WHAT YOU SHOULD DO:
Reproduce the data in full, exactly.

DATA SECTION:
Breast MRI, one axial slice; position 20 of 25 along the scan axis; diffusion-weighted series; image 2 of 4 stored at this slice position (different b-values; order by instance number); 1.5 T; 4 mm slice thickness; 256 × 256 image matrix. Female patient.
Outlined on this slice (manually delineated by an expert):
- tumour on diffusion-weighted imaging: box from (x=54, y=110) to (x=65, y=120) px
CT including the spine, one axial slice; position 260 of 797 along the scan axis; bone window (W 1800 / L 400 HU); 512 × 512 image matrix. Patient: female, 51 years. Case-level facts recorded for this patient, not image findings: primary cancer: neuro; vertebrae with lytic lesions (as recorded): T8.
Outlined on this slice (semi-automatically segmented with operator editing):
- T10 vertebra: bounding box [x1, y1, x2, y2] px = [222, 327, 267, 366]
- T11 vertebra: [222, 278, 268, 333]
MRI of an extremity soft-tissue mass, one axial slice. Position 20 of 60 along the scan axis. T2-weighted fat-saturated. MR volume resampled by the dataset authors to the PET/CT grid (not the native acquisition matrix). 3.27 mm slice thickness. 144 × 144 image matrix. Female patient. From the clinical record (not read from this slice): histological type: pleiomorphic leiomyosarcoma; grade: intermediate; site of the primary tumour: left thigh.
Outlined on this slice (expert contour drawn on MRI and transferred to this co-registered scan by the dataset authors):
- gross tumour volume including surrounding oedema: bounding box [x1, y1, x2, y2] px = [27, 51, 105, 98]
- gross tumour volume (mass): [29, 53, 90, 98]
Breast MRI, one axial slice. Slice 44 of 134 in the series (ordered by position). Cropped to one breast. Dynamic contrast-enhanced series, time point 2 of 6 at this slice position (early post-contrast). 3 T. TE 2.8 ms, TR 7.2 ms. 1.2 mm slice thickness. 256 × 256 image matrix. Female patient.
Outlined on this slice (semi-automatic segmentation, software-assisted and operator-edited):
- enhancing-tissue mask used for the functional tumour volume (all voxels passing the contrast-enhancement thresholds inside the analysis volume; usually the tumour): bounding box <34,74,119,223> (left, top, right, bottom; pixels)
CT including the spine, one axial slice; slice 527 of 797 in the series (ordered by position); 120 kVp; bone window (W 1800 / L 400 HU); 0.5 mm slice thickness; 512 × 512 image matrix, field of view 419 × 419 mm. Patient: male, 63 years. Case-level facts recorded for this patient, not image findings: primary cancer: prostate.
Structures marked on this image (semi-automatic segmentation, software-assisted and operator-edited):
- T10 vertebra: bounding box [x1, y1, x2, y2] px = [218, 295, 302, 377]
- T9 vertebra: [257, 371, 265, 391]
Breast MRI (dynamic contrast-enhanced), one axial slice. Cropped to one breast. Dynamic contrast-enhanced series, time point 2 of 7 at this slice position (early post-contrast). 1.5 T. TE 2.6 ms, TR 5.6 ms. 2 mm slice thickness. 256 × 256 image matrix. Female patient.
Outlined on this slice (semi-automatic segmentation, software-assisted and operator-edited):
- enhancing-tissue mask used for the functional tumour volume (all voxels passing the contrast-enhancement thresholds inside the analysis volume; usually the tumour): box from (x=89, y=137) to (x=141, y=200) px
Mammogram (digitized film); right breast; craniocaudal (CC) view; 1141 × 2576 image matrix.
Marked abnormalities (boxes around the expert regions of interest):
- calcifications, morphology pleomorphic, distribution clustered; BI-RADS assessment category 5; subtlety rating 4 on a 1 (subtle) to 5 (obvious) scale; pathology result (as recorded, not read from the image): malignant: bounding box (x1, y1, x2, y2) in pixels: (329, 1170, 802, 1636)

COMPLETED TASK:
Breast MRI, one axial slice; position 20 of 25 along the scan axis; diffusion-weighted series; image 2 of 4 stored at this slice position (different b-values; order by instance number); 1.5 T; 4 mm slice thickness; 256 × 256 image matrix. Female patient.
Outlined on this slice (manually delineated by an expert):
- tumour on diffusion-weighted imaging: box from (x=54, y=110) to (x=65, y=120) px
CT including the spine, one axial slice; position 260 of 797 along the scan axis; bone window (W 1800 / L 400 HU); 512 × 512 image matrix. Patient: female, 51 years. Case-level facts recorded for this patient, not image findings: primary cancer: neuro; vertebrae with lytic lesions (as recorded): T8.
Outlined on this slice (semi-automatically segmented with operator editing):
- T10 vertebra: bounding box [x1, y1, x2, y2] px = [222, 327, 267, 366]
- T11 vertebra: [222, 278, 268, 333]
MRI of an extremity soft-tissue mass, one axial slice. Position 20 of 60 along the scan axis. T2-weighted fat-saturated. MR volume resampled by the dataset authors to the PET/CT grid (not the native acquisition matrix). 3.27 mm slice thickness. 144 × 144 image matrix. Female patient. From the clinical record (not read from this slice): histological type: pleiomorphic leiomyosarcoma; grade: intermediate; site of the primary tumour: left thigh.
Outlined on this slice (expert contour drawn on MRI and transferred to this co-registered scan by the dataset authors):
- gross tumour volume including surrounding oedema: bounding box [x1, y1, x2, y2] px = [27, 51, 105, 98]
- gross tumour volume (mass): [29, 53, 90, 98]
Breast MRI, one axial slice. Slice 44 of 134 in the series (ordered by position). Cropped to one breast. Dynamic contrast-enhanced series, time point 2 of 6 at this slice position (early post-contrast). 3 T. TE 2.8 ms, TR 7.2 ms. 1.2 mm slice thickness. 256 × 256 image matrix. Female patient.
Outlined on this slice (semi-automatic segmentation, software-assisted and operator-edited):
- enhancing-tissue mask used for the functional tumour volume (all voxels passing the contrast-enhancement thresholds inside the analysis volume; usually the tumour): bounding box <34,74,119,223> (left, top, right, bottom; pixels)
CT including the spine, one axial slice; slice 527 of 797 in the series (ordered by position); 120 kVp; bone window (W 1800 / L 400 HU); 0.5 mm slice thickness; 512 × 512 image matrix, field of view 419 × 419 mm. Patient: male, 63 years. Case-level facts recorded for this patient, not image findings: primary cancer: prostate.
Structures marked on this image (semi-automatic segmentation, software-assisted and operator-edited):
- T10 vertebra: bounding box [x1, y1, x2, y2] px = [218, 295, 302, 377]
- T9 vertebra: [257, 371, 265, 391]
Breast MRI (dynamic contrast-enhanced), one axial slice. Cropped to one breast. Dynamic contrast-enhanced series, time point 2 of 7 at this slice position (early post-contrast). 1.5 T. TE 2.6 ms, TR 5.6 ms. 2 mm slice thickness. 256 × 256 image matrix. Female patient.
Outlined on this slice (semi-automatic segmentation, software-assisted and operator-edited):
- enhancing-tissue mask used for the functional tumour volume (all voxels passing the contrast-enhancement thresholds inside the analysis volume; usually the tumour): box from (x=89, y=137) to (x=141, y=200) px
Mammogram (digitized film); right breast; craniocaudal (CC) view; 1141 × 2576 image matrix.
Marked abnormalities (boxes around the expert regions of interest):
- calcifications, morphology pleomorphic, distribution clustered; BI-RADS assessment category 5; subtlety rating 4 on a 1 (subtle) to 5 (obvious) scale; pathology result (as recorded, not read from the image): malignant: bounding box (x1, y1, x2, y2) in pixels: (329, 1170, 802, 1636)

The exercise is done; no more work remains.